- Born: June 12, 1947
- Died: March 22, 2018 (aged 70)
- Occupation: Photographer

= Nancy Lee Katz =

American photographer (1947–2018)

Nancy Lee Katz (June 12, 1947 – March 22, 2018) was an American photographer. Katz "dedicated a period of 25 years to a private project of photographing people, mainly in the arts, whose work she respected. She kept the pictures to herself, never offering them for sale, or for exhibit, or for publication."

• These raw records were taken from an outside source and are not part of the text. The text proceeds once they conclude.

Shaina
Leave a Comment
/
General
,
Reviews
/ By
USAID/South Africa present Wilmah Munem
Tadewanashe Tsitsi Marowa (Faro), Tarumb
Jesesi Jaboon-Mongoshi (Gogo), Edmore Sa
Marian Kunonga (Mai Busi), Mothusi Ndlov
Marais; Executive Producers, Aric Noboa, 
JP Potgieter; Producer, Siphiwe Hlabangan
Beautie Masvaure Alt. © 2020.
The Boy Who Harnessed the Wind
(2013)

The Museum of Fine Arts, Houston holds seventy-two of her photographs, including her portraits of Richard Serra, Robert Rauschenberg, Ravi Shankar, Maya Lin, Martin Puryear and Louise Bourgeois. Her work is also included in the collections of the Art Institute of Chicago, the Museum of Fine Arts Boston, the National Library of France, RISD Museum.,Albertina Museum,Library of Congress,Nelson-Atkins Museum of Art,National Gallery of Art, Royal Collection Trust,George Eastman Museum, Harvard Art Museums.Minneapolis Institute of Art Yale University Art Gallery Princeton University Art Museum Tokyo Photographic Art Museum National Gallery of Victoria Amon Carter Museum of American Art and Victoria and Albert Museum.

Malcolm Daniel, Curator of Photography at Museum of Fine Arts Houston, has written a short essay on Katz and Nadar.

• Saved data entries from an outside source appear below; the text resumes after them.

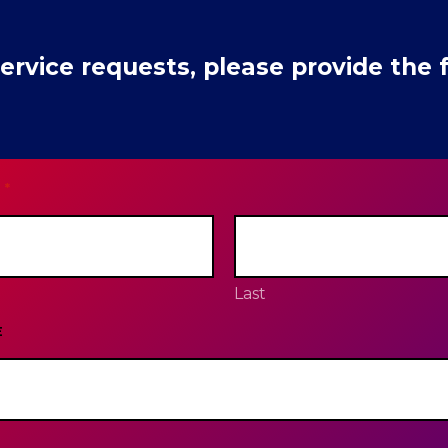
rvice requests, please provide the f
*
Last
E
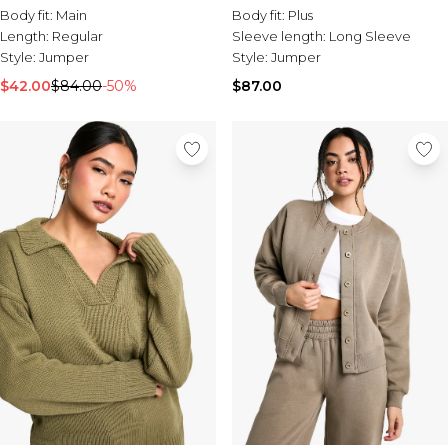
Body fit:
Main
Body fit:
Plus
Length:
Regular
Sleeve length:
Long Sleeve
Style:
Jumper
Style:
Jumper
$42.00
$84.00
-50%
$87.00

Katz’s photographs have appeared in the 2022 exhibition FACES at the Albertina Moderne in Vienna, in the 2021/2022 Barbara Kruger exhibition at the Art Institute of Chicago, at the 2011 exhibition Brancusi/Serra at Guggenheim Museum Bilbao and Fondation Beyeler, and at the 2023-2024 exhibitions Personas and Artists on Artists at the Jewish Museum (New York).

Photographic portraits by Nancy Lee Katz have been published in books and exhibition catalogues, among which: Constantin Brancusi and Richard Serra: A Handbook of Possibilities (front cover), Richard Serra: Writings/Interviews (front cover), Alex Katz Cool Paintings (page 215) Ruth Bader Ginsburg - Justice, Justice Thou Shalt Pursue (page 10 of photograph section), Abakanowicz konfrontacje (page 4), American Muse - The Life and Times of William Schuman (page 318).